The one good thing that has come out of the climate crisis as a whole is the need to have more progressive conversations. Even though some of these mainstream movements are problematic, the fact that people are willing to have these conversations at all is a good thing. Especially if they wouldn’t have had these conversations otherwise.
But is having the conversation enough? What are the solutions in practice?
Ultimately there is going to have to be a lot of letting go of power, even within climate movements, in order for us to come to a real solution. The solution needs to firstly (not secondly) focus on decolonisation. That looks like decolonising farming processes and restoring animal ecosystems. That looks like returning land to indigenous peoples. That looks like food sovereignty. That looks like honouring Te Tiriti. Anything less will not suffice.

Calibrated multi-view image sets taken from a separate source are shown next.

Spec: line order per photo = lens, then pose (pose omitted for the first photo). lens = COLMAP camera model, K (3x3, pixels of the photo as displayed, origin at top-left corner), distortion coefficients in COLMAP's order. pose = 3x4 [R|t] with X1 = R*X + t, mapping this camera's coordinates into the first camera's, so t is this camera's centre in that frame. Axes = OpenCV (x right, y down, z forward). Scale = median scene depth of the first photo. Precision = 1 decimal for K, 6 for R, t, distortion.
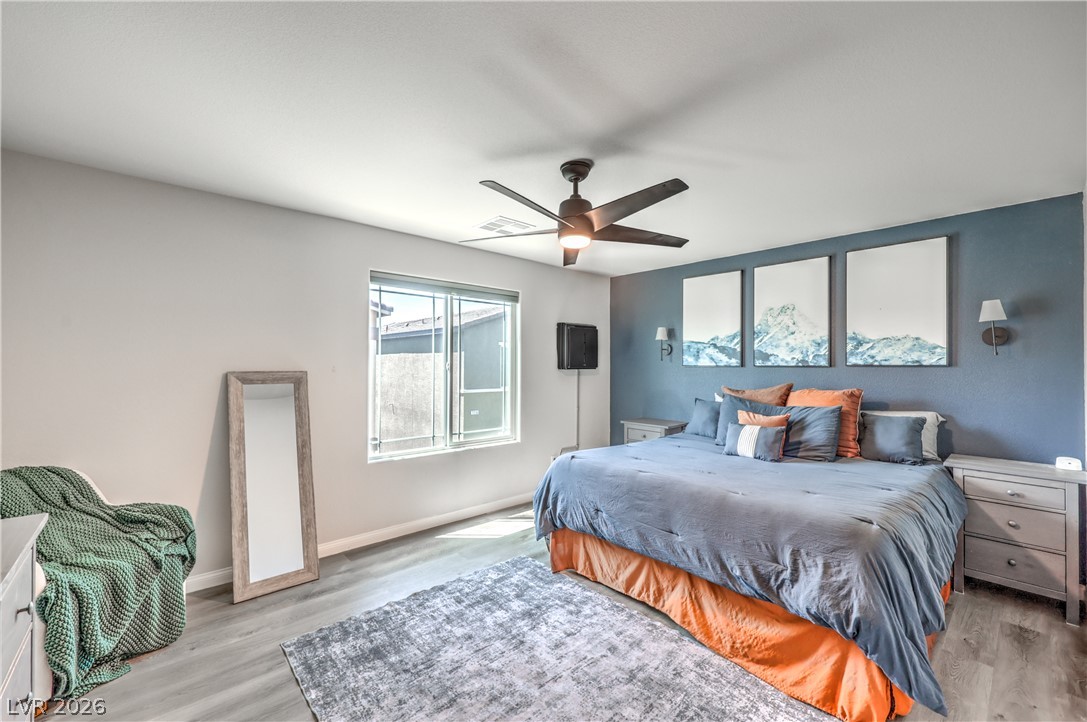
lens RADIAL K [[439.7, 0, 552.2], [0, 439.7, 353.1], [0, 0, 1]] dist [-0.002955, -0.000087]
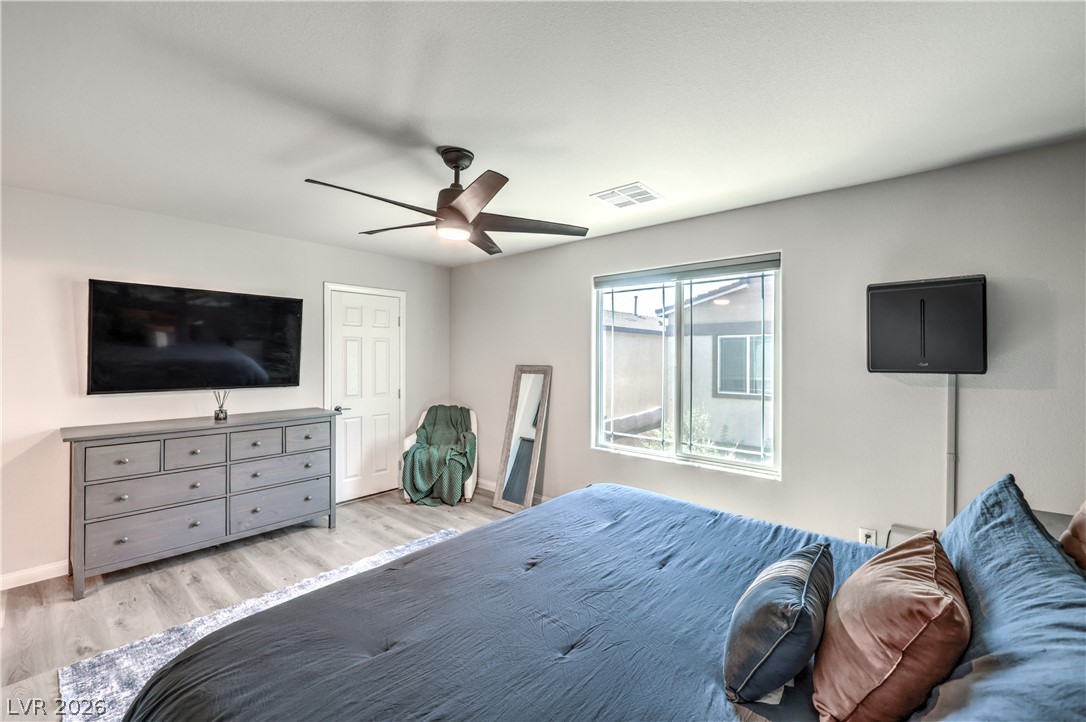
lens RADIAL K [[439.2, 0, 551.6], [0, 439.2, 353.1], [0, 0, 1]] dist [-0.002955, -0.000087]
pose [[0.120505, -0.006072, -0.992694, 0.680735], [0.026897, 0.999634, -0.002849, 0.005601], [0.992348, -0.026357, 0.120625, 0.748326]]
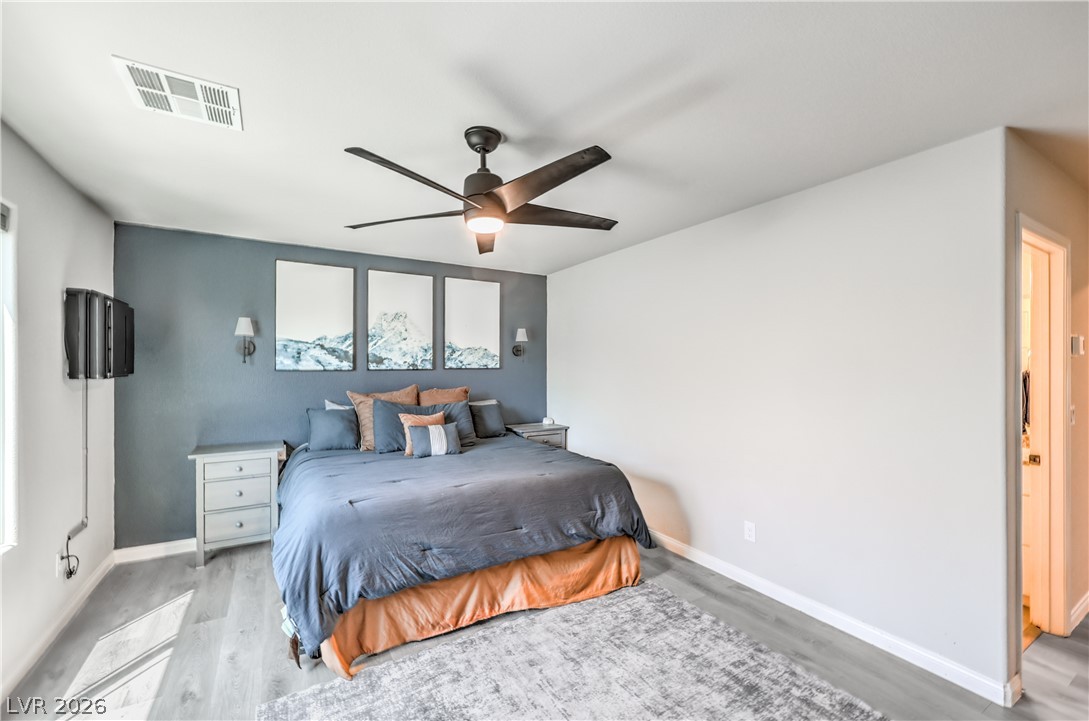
lens RADIAL K [[442.8, 0, 544.5], [0, 442.8, 360.5], [0, 0, 1]] dist [-0.001102, -0.000077]
pose [[0.200992, 0.010852, 0.979533, -0.514795], [-0.025258, 0.999664, -0.005892, 0.006008], [-0.979267, -0.023557, 0.201199, 0.494063]]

Why is it important for Te Ara Whatu to attend the UN Climate Change conference? Especially now that Chile has announced their withdrawal. Do you know where the conference will be and does this development impact on your message?
Totally. We’re really supportive of the decision to find an alternative venue for the conference so that the Chilean administration can focus their energies on their own people and finding a just and peaceful way forward. We’ve been keeping an eye on unfolding events for a while, so the announcement is not so much a surprise as a complication. We’re waiting for further updates from the UN but until we receive different advice, we’re working on the assumption that we’ll attend the conference wherever it is.
In the context of human rights violations in Chile, it more important now than ever to ensure that indigenous voices are at the table and in the room at COP 25. Corporations and governments need to be held accountable for the generations of neglect and violence that they’ve inflicted on indigenous people and by extension, the environment. ‘Amplify indigenous voices’ is a nice sentiment but it’s meaningless if no-one is listening. It’s not enough to say that indigenous views matter, we actually need it backed up with action. We need to be able to challenge the existing power structures and shift the autonomy from those in high places, back to the whānau and community where it has always belonged.